Figure 1.
Differentially expressed gene-lists obtained in the 36 comparisons.
The samples have been grouped based on the treatment state (all samples (n = 68), samples with the same treatment in remission and relapse (n = 39) and samples with no treatment at all (n = 12)) and gender (all samples, female samples and male samples) and two gene expression comparisons (relapse vs. remission and remission vs. controls) have been performed within each group using two algorithms: t-test (uncorrected p<0.01) and Rank Products (FDR <0.1). Paired comparisons have been done for relapse/remission comparisons as the samples were obtained from the very same patients. The length of the differentially expressed gene-list for each comparison is shown in bold. The distribution of over- and underexpressed genes is also showed (all genes/overexpressed genes/underexpressed genes). A: lists obtained with the t-test algorithm; B: lists obtained with the Rank Products algorithm.
Table 1.
Average gene number and upregulated/downregulated gene ratio per list by comparison type (based on algorithm, sex, treatment and disease state).
Table 2.
Number of genes differentially expressed in both conditions by specificity (female, male, common), proportion of genes altered in the opposite direction in relapse and remission and significance of this proportion (p value of chi-square test).
Figure 2.
Results of the coexpression analysis performed on the 174 differentially expressed genes.
The main component of the network is shown with a visualization of the specificities (female/male/common) previously assigned to the genes. Blue nodes: female genes; red nodes: male genes; green genes: common genes. Red edges: positive correlations; green edges: negative correlations.
Figure 3.
Main component of the coexpression network with the fold-changes obtained in remission and relapse.

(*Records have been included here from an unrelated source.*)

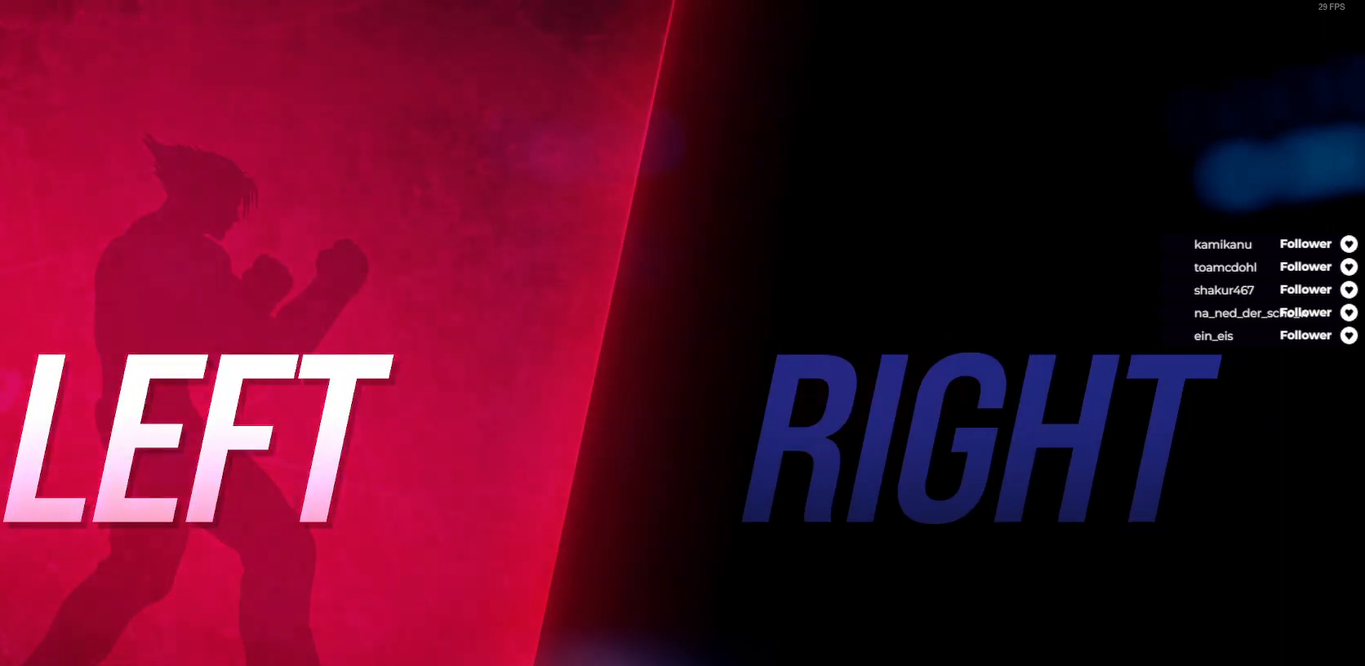
{"buttons": [], "right_stick": "center", "events": []}
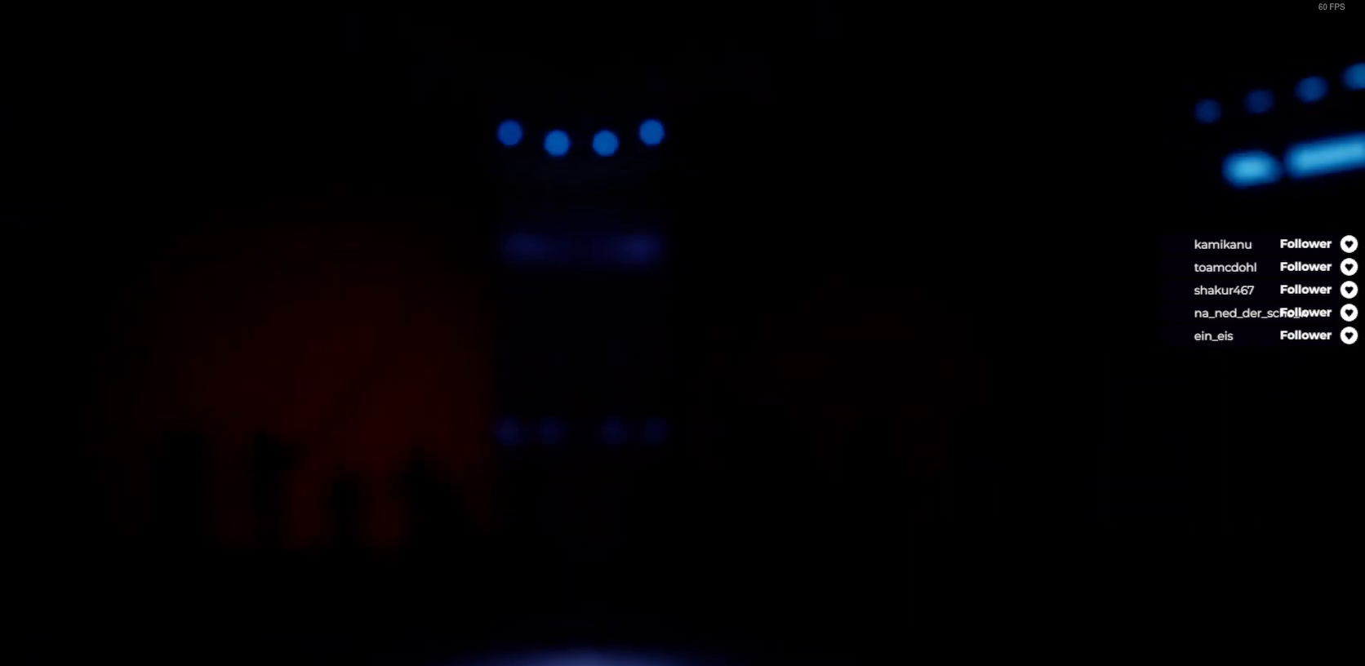
{"buttons": [], "right_stick": "center", "events": []}
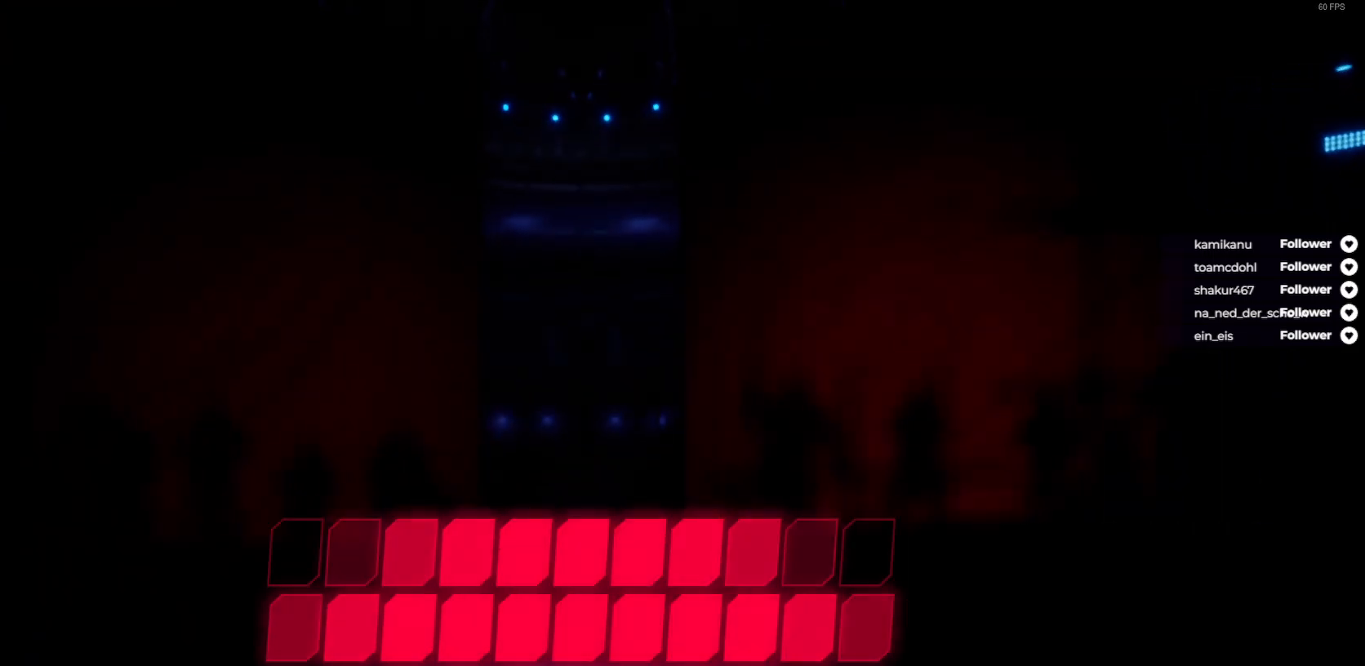
{"buttons": [], "right_stick": "center", "events": []}
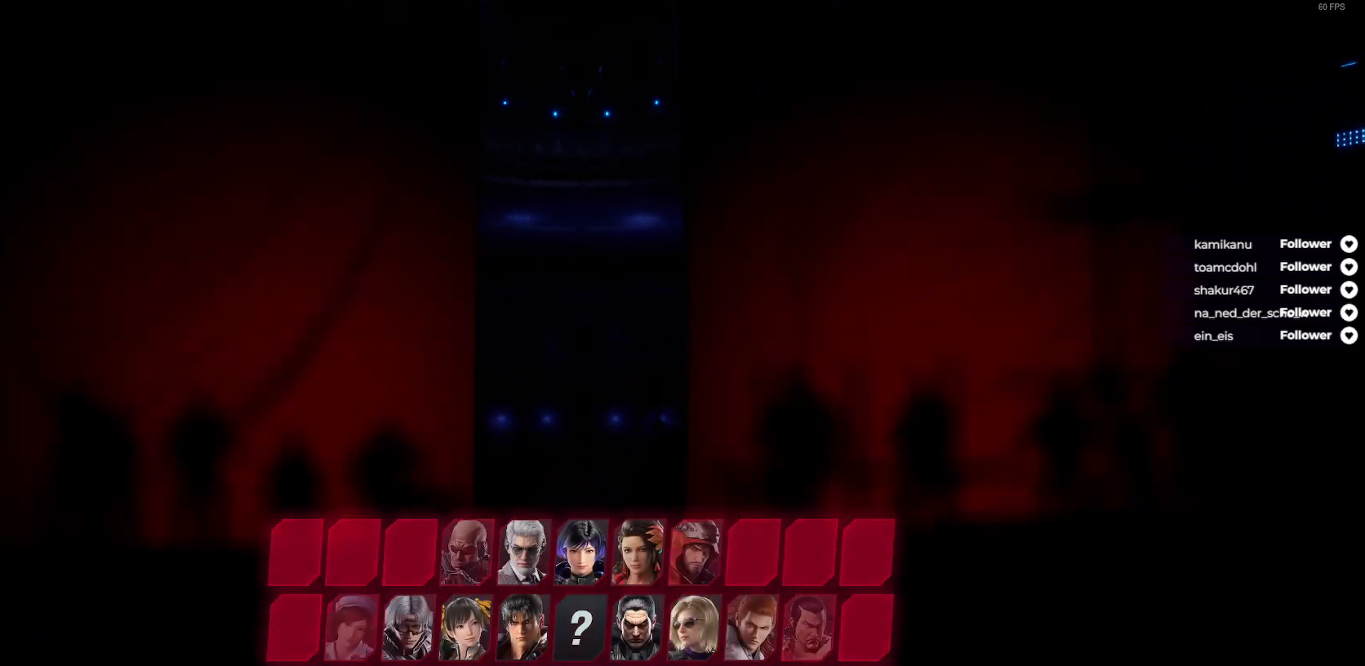
{"buttons": [], "right_stick": "center", "events": []}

The color of the nodes codes for the differential expression of the genes (overexpression/underexpression), the node shapes for the type of gene (protein-coding/non-coding) and the color of the edges for the sign of the correlation (positive correlation/negative correlation).
Figure 4.
Percentage of genes obtained from “treatment-independent” comparisons for the main coexpression modules.

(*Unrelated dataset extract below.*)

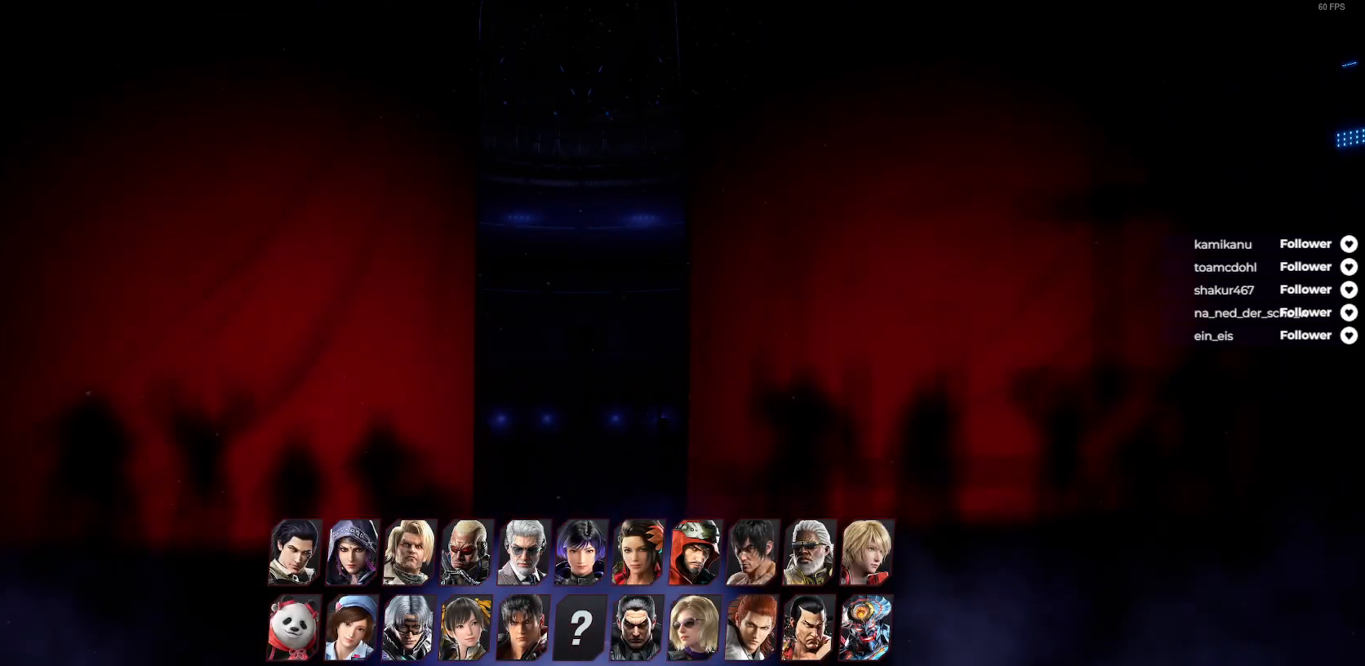
{"buttons": [], "right_stick": "center", "events": []}
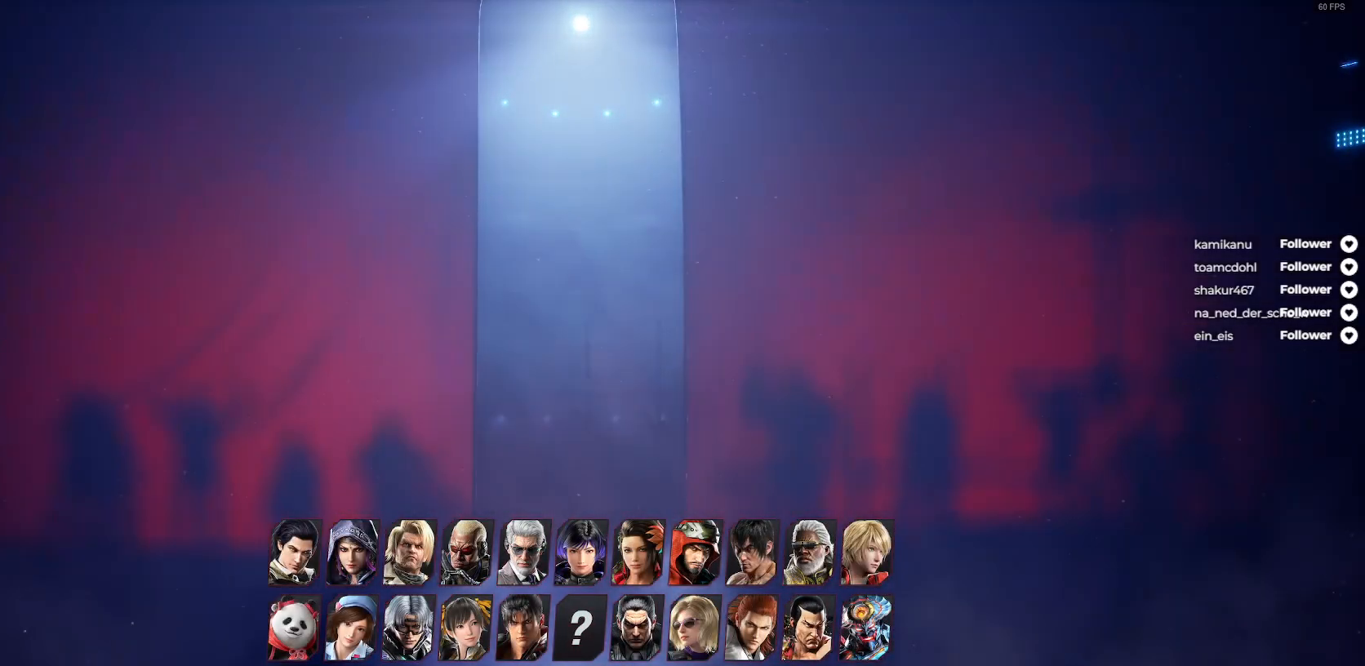
{"buttons": [], "right_stick": "center", "events": []}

The percentage of the genes that appeared in the comparisons made with the samples from the patients with the same treatment in remission and relapse and from patients with no treatment at all is visualized and used as a measure for how truly a module reflects the underlying pathophysiology.
Figure 5.
Graphical representation of the “mirror pattern” of the genes altered both in relapse and remission.

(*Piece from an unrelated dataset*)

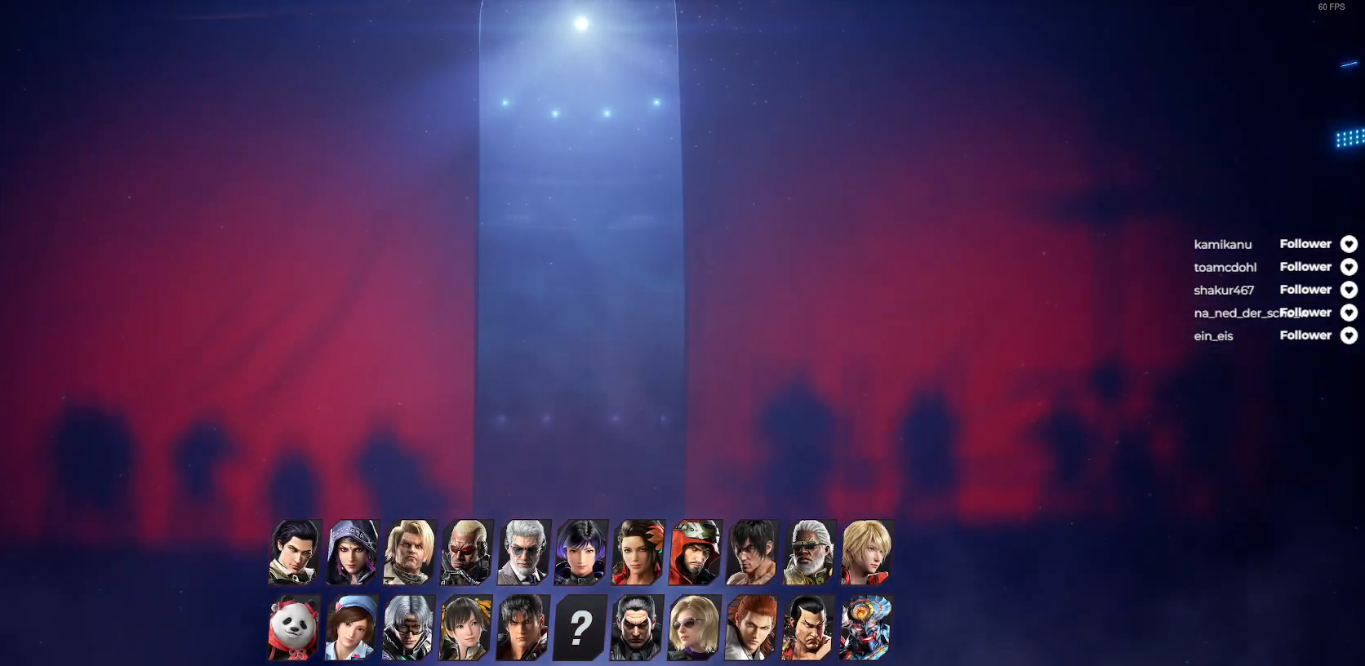
{"buttons": [], "right_stick": "center", "events": []}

A: direction of the alteration (over/underexpression) of the 174 differentially expressed genes in the different comparisons. REL: relapse vs. remission; REM: remission vs. controls. B: box-plot representation of the fold-change values vs. controls in remission and relapse for each of the four main modules of the coexpression network. _REM: remission vs. controls; _REL: relapse vs. controls.
Figure 6.
Serum concentration of Tcn1 of patients in remission, relapse and CIS and healthy controls.
A: box-plot of the protein concentration values in the four groups of the first sample set (49 samples). B: box-plot of the protein concentration values of the samples of the second set (19 samples). *p<0.05; **p<0.01; ***p<0.001.
Figure 7.
Viral gene expression of the EBV in peripheral blood leukocytes.
-ddCts of lytic vs. latency gene expression were obtained from –dCts of BZLF1 expression (lytic expression) and the mean –dCts of the 4 latency genes (EBNA1, EBNA2, LMP1 and LMP2; latency expression). -ddCt >0: higher lytic expression; -ddCt <0: higher latency expression. None of the differences between conditions (controls, patients in remission, patients in relapse) were statistically significant at p<0.05 in none of the groups (all samples, female subjects and male subjects).
Figure 8.
Functional relations between some of the genes of the male module and processes, cells and events known to be involved in multiple sclerosis as described by literature.
Figure 9.
Functional relations between vitamin B12 and MS-related elements as described by literature along with the relevant gene expression regulation relations deduced from the coexpression network.
Figure 10.
Theoretical model for the relapsing-remitting molecular dynamics responsible for disease progression of RRMS in female patients.
Table 3.
Main characteristics of patients and controls included in the study.
Figure 11.
Distribution of samples across the subgroups made based on treatment, sex and condition.
The code, sex and treatment-state are displayed for each subject (treatment is not displayed for controls). SAME TREATMENT SAMPLES: samples of patients with the same treatment state in relapse and remission and matched controls; NO TREATMENT SAMPLES: samples of patients with no treatment in relapse and remission and matched controls; AZA: azathioprine; GA: glatiramer acetate; IFN-β: interferon β; NA: natalizumab.